─── Available data ───

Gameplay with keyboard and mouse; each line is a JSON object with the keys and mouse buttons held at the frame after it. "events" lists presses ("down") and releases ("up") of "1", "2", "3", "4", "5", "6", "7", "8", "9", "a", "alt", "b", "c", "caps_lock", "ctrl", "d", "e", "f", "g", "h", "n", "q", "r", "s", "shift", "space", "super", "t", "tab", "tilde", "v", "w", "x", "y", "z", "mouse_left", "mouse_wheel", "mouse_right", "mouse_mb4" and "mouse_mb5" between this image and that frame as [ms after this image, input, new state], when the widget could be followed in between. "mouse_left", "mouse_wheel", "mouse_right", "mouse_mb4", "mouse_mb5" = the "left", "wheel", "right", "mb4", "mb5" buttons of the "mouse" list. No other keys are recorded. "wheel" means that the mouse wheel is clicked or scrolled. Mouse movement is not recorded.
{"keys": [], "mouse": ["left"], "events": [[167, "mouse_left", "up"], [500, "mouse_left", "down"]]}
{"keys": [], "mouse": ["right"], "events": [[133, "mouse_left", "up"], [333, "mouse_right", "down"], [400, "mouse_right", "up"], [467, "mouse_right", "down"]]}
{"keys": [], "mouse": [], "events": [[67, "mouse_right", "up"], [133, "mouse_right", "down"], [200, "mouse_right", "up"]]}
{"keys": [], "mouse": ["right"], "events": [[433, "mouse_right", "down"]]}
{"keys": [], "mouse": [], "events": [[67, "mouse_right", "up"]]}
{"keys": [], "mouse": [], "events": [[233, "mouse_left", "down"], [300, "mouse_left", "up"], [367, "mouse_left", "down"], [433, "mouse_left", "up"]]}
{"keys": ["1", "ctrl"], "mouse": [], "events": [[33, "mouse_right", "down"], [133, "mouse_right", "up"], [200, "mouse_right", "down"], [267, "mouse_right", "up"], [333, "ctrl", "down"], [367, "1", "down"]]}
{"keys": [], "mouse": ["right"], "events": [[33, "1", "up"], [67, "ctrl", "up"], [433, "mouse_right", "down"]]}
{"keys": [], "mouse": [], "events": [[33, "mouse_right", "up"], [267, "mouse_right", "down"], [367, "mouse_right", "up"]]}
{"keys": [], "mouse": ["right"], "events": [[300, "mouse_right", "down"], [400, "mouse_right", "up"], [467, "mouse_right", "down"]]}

───

→ **Exercise details**: Find the number of lines above that hold the word "ctrl", then write that number by itself.

→ **Written answer**: 3